Among other key findings from the report:
The average global consumer spent 7.97 hours per day with media in 2022, up from 7.14 hours in 2017 (in some markets, like Japan, daily media usage exceeded 12 hours per day);
Digital media has been gaining approximately a 2% share annually in total usage over the past five years, with consumers spending 35.3% of their time with digital media in 2022, up from 25.5% share in 2017 (in four markets, like South Korea, digital usage exceeded 50% in 2022);
Ad-supported media accounted for 53.7% of time spent in 2022, down from a 58.5% share in 2017, with global consumer-driven media usage to exceed 50% for the first time in 2027 (in the U.S., this reflection point was reached in 2018); The Greatest Generation (born before 1945), use media the most, averaging 90.08 hours per week in 2022, while Millennials (1983-1996) use digital media the most, at 23.49 hours per week, and i-Gens’ (1997-2012) digital usage exceeds 50% (51.1%) (in most mature markets, Millennials also use digital media more than 50% of the time);
Television (including live, digital, streaming and over-the-top (OTT) video) remains the most used of the 11 media platforms that PQ Media tracks, reaching 27.78 hours per week in 2022, while home video posted the fastest growth, up 11.5% (fuelled by consumers returning to movie theatres and more blockbuster hits being released);
Mobile video posted the highest gain of the 22 digital channels that PQ Media monitors, up 18.6% in 2022, while OTT video is the most used digital channel at 7.27 hours per week (but only six digital media channels exceeded a 10% growth during the year);
Traditional media usage was at in 2022, with only print books, over-the-air (OTA) radio, and print newspapers posting growth during the year, some of which was fuelled by coverage of the Ukraine conflict (but overall traditional media usage will begin to decline in 2023 and is not expected to post positive growth ever again);
“As consumers continue to cut discretionary spending in 2023 amid current consumer sentiment and other key macroeconomic conditions, media companies have had to readjust prot projections and act accordingly.

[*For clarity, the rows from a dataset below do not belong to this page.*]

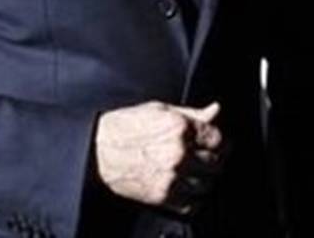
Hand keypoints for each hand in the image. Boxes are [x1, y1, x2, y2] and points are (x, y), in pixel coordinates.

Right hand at [93, 101, 227, 214]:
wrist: (94, 149)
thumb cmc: (121, 127)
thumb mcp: (156, 110)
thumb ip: (190, 112)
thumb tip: (215, 110)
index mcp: (179, 127)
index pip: (219, 139)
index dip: (218, 142)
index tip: (212, 143)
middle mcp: (179, 152)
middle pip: (217, 163)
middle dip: (210, 160)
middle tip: (198, 158)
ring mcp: (173, 176)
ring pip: (208, 185)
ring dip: (202, 180)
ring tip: (187, 172)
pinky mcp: (164, 195)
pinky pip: (194, 203)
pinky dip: (191, 197)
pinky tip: (180, 186)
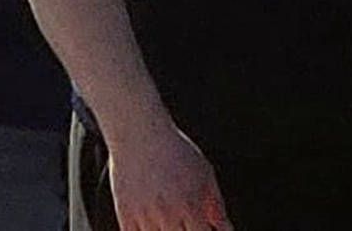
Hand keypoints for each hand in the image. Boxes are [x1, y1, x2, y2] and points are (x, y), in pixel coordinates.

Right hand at [99, 108, 227, 230]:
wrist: (138, 131)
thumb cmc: (173, 149)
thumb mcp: (204, 173)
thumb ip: (216, 205)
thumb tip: (226, 228)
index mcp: (190, 207)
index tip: (200, 225)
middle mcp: (167, 215)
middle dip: (183, 230)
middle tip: (183, 219)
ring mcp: (145, 216)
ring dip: (163, 230)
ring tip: (167, 218)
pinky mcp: (125, 213)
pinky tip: (150, 223)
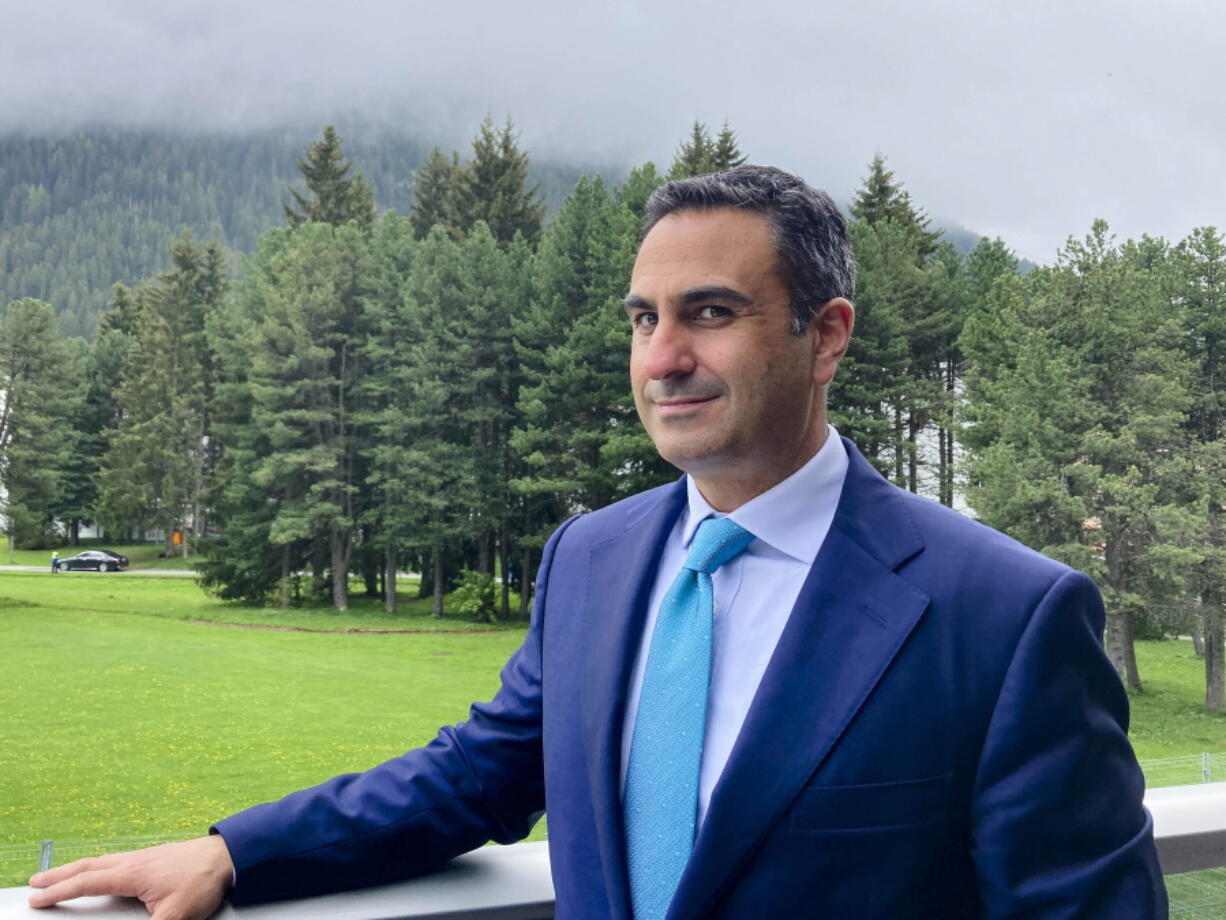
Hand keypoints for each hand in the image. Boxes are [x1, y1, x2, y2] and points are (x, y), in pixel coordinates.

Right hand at [27, 834, 233, 918]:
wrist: (228, 856)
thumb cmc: (203, 882)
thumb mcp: (175, 917)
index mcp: (132, 874)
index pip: (87, 883)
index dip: (60, 892)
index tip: (38, 898)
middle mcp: (133, 861)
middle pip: (88, 867)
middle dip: (59, 876)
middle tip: (36, 882)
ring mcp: (144, 856)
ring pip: (102, 860)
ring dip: (77, 868)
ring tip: (61, 875)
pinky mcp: (155, 856)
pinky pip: (117, 859)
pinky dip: (99, 863)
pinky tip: (102, 867)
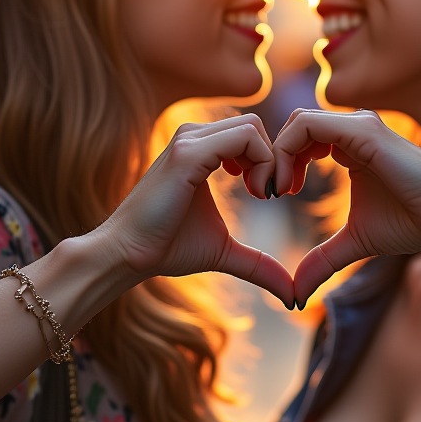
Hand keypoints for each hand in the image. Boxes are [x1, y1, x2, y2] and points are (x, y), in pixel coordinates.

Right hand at [101, 115, 293, 306]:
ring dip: (270, 161)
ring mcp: (188, 141)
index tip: (269, 195)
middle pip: (254, 125)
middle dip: (274, 158)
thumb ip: (258, 263)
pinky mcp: (187, 154)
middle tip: (270, 194)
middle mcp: (193, 136)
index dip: (269, 160)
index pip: (249, 132)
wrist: (128, 255)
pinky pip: (243, 137)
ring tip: (262, 194)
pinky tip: (255, 193)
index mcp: (200, 147)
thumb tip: (292, 296)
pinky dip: (262, 162)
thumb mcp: (224, 249)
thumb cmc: (169, 247)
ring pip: (252, 127)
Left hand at [269, 109, 420, 305]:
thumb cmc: (412, 222)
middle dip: (271, 157)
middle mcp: (352, 129)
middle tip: (267, 193)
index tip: (271, 196)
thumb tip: (295, 294)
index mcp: (348, 145)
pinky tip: (291, 186)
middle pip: (292, 126)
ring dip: (277, 154)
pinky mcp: (363, 131)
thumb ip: (323, 259)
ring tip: (277, 191)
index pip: (299, 137)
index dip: (278, 162)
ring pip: (296, 121)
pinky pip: (308, 125)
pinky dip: (288, 150)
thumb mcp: (355, 241)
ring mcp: (358, 126)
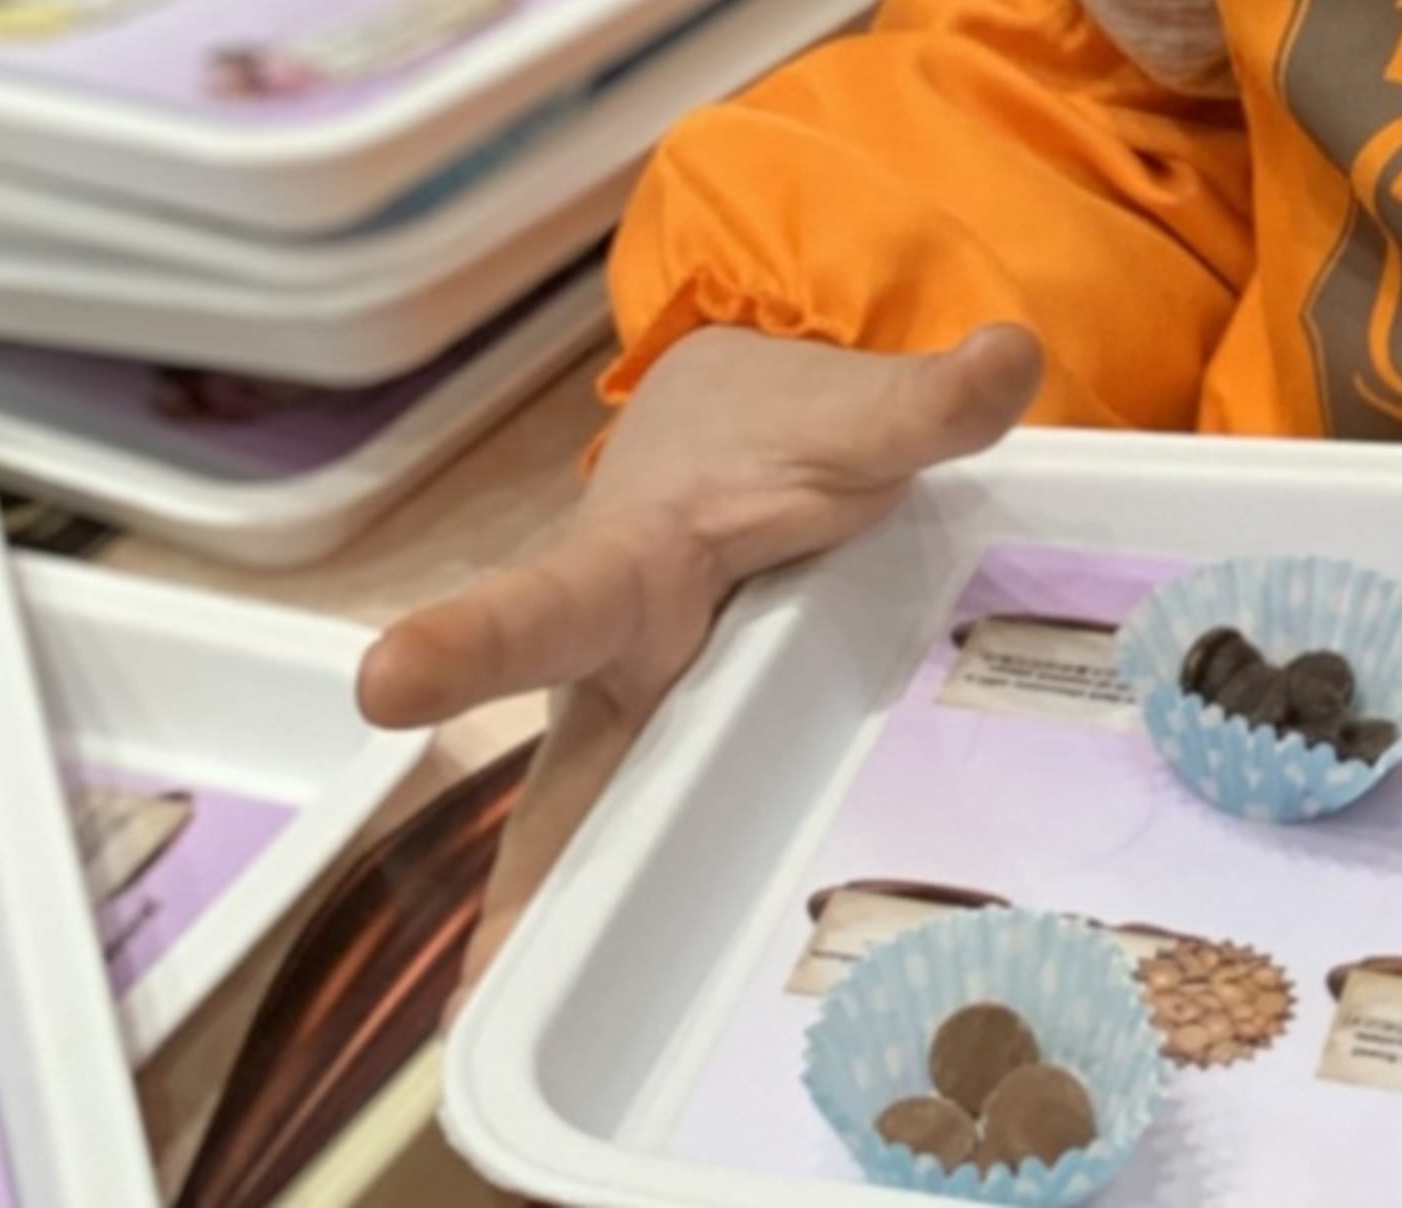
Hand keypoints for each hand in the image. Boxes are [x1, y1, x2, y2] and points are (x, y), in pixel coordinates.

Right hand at [357, 324, 1045, 992]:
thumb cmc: (774, 431)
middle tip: (476, 993)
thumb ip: (925, 402)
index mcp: (636, 562)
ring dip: (549, 936)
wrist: (729, 419)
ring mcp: (636, 722)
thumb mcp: (853, 416)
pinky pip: (644, 850)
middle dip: (521, 878)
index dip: (476, 642)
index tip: (388, 682)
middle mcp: (614, 660)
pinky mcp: (670, 761)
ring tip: (502, 1043)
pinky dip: (612, 928)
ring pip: (582, 835)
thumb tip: (1013, 358)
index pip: (552, 600)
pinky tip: (578, 1015)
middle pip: (559, 776)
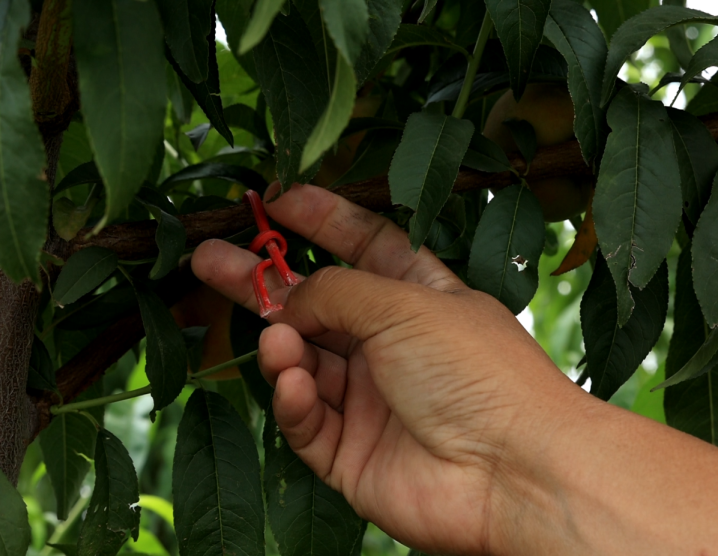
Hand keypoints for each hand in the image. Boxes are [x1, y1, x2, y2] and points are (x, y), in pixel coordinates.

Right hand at [191, 182, 581, 554]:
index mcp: (419, 297)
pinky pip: (305, 420)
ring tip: (276, 340)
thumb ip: (334, 292)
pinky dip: (294, 400)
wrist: (510, 473)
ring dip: (282, 347)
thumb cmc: (475, 372)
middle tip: (207, 257)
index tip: (275, 199)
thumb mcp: (405, 304)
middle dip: (261, 281)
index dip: (321, 220)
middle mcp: (391, 346)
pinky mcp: (350, 453)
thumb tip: (286, 301)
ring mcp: (368, 401)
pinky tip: (295, 383)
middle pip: (313, 305)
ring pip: (301, 363)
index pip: (364, 245)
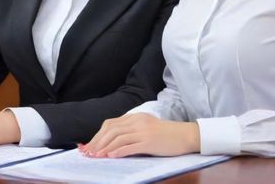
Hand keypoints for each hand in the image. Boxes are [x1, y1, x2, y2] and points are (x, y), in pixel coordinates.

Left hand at [81, 113, 199, 157]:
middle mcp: (137, 122)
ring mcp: (143, 131)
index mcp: (135, 117)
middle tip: (88, 153)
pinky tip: (111, 156)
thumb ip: (131, 131)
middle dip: (97, 142)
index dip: (98, 135)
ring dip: (105, 147)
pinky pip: (131, 146)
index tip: (89, 145)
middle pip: (111, 130)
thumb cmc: (166, 135)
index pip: (110, 124)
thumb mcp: (146, 127)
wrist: (186, 135)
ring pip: (118, 138)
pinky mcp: (150, 141)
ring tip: (96, 156)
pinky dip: (118, 151)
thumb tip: (112, 143)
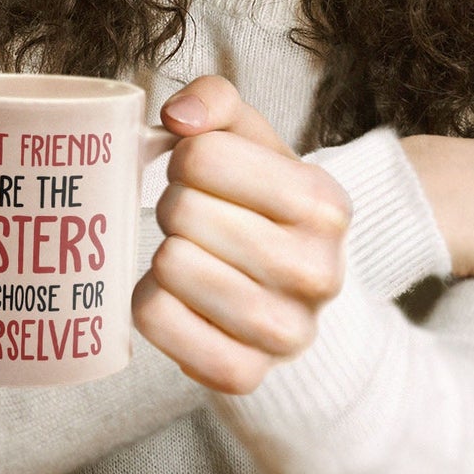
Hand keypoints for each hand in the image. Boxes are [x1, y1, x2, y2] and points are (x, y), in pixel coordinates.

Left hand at [132, 76, 349, 394]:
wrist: (289, 291)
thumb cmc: (257, 201)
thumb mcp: (249, 139)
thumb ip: (215, 99)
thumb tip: (178, 117)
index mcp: (324, 203)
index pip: (200, 156)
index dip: (185, 159)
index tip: (202, 175)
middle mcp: (318, 272)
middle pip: (180, 212)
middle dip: (173, 206)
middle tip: (194, 219)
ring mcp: (286, 332)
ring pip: (169, 266)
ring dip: (162, 253)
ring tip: (190, 254)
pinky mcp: (245, 374)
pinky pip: (155, 321)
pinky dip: (149, 302)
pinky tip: (177, 297)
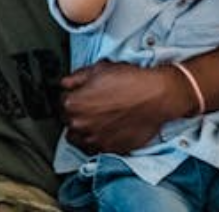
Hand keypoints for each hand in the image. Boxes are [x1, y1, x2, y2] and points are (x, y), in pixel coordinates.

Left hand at [60, 61, 186, 154]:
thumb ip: (76, 77)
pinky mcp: (108, 150)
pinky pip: (93, 149)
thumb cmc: (130, 81)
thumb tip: (65, 84)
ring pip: (77, 137)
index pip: (62, 101)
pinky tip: (104, 130)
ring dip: (83, 129)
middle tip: (93, 105)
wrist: (156, 97)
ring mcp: (93, 140)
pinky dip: (95, 141)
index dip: (74, 95)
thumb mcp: (100, 69)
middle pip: (68, 120)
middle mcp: (79, 125)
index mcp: (73, 104)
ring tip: (96, 120)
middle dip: (77, 112)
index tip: (83, 94)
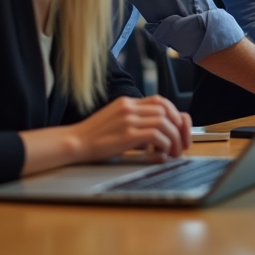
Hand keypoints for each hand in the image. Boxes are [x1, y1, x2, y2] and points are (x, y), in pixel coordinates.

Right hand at [72, 95, 190, 161]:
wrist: (73, 143)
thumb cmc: (93, 137)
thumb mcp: (115, 120)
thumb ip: (134, 120)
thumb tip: (159, 133)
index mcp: (127, 102)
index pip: (160, 101)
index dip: (174, 113)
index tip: (178, 128)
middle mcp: (129, 107)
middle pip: (166, 111)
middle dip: (178, 128)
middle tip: (180, 144)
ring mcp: (128, 119)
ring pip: (164, 122)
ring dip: (173, 139)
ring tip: (172, 152)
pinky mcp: (127, 134)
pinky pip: (156, 134)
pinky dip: (164, 144)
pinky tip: (160, 153)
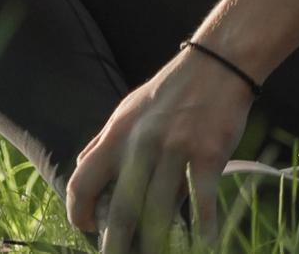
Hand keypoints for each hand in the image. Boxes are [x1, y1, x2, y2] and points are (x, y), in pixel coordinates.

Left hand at [66, 45, 255, 251]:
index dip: (78, 211)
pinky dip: (203, 226)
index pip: (82, 181)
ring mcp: (177, 149)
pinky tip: (203, 243)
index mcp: (118, 134)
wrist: (220, 62)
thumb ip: (105, 139)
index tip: (85, 228)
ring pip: (160, 209)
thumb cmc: (173, 88)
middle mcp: (143, 144)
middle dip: (115, 244)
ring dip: (156, 243)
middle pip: (121, 207)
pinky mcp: (209, 153)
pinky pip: (202, 199)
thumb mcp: (129, 107)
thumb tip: (81, 167)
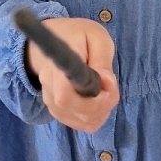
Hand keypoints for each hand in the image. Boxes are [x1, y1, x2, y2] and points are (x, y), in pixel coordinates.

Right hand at [26, 17, 119, 132]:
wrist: (57, 40)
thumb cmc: (79, 36)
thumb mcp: (97, 37)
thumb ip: (102, 59)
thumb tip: (106, 82)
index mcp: (57, 64)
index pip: (64, 94)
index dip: (90, 100)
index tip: (107, 85)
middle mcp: (49, 86)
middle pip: (74, 110)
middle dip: (101, 104)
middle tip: (111, 86)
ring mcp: (51, 102)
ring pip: (81, 121)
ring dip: (101, 110)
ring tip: (105, 89)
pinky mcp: (58, 112)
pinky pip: (82, 124)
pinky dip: (97, 116)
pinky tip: (98, 99)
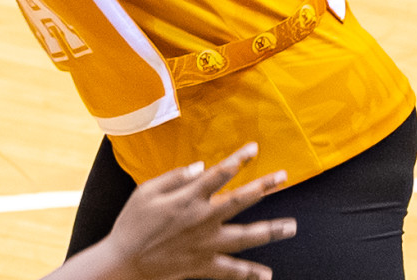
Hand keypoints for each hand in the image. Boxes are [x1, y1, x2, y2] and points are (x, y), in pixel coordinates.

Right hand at [99, 143, 294, 279]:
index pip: (219, 173)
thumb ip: (174, 177)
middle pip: (241, 200)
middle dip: (264, 187)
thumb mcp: (145, 191)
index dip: (238, 159)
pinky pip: (232, 271)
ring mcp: (207, 245)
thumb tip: (201, 167)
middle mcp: (203, 219)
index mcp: (188, 198)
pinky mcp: (204, 266)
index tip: (254, 148)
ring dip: (271, 230)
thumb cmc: (132, 224)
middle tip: (283, 177)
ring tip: (291, 226)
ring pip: (246, 237)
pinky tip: (266, 275)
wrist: (124, 262)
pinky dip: (249, 274)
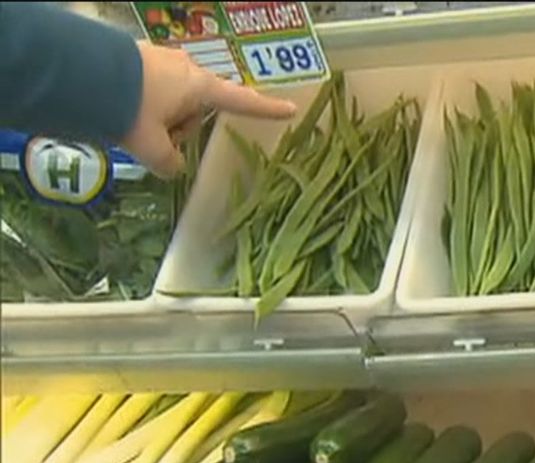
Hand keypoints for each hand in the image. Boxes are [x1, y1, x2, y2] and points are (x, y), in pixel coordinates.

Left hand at [122, 41, 297, 177]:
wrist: (81, 72)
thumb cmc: (128, 108)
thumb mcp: (150, 145)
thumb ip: (168, 161)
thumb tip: (174, 168)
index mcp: (199, 87)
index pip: (242, 102)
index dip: (266, 110)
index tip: (290, 109)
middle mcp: (186, 70)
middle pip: (198, 107)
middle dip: (181, 127)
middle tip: (157, 141)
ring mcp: (162, 60)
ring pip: (173, 99)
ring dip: (158, 118)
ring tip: (132, 127)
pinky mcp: (138, 58)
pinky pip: (152, 88)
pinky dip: (142, 104)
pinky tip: (122, 111)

For example, streaming video services reported in 1Q23 that they're cutting back production schedules of original content, other than live sports, as the average consumer is dropping to only four subscriptions OTT services from six last year, shaving off excess content subs that were added during the apex of the pandemic in 2020-21," said PQ Media's Quinn. "As the gold rush to cash in on what appeared to be a sweeping secular shift to streaming video, audio, news, entertainment and sports was, ultimately, a non-recurring, short-term, cyclical event with resulting blowback implications on the broader economy.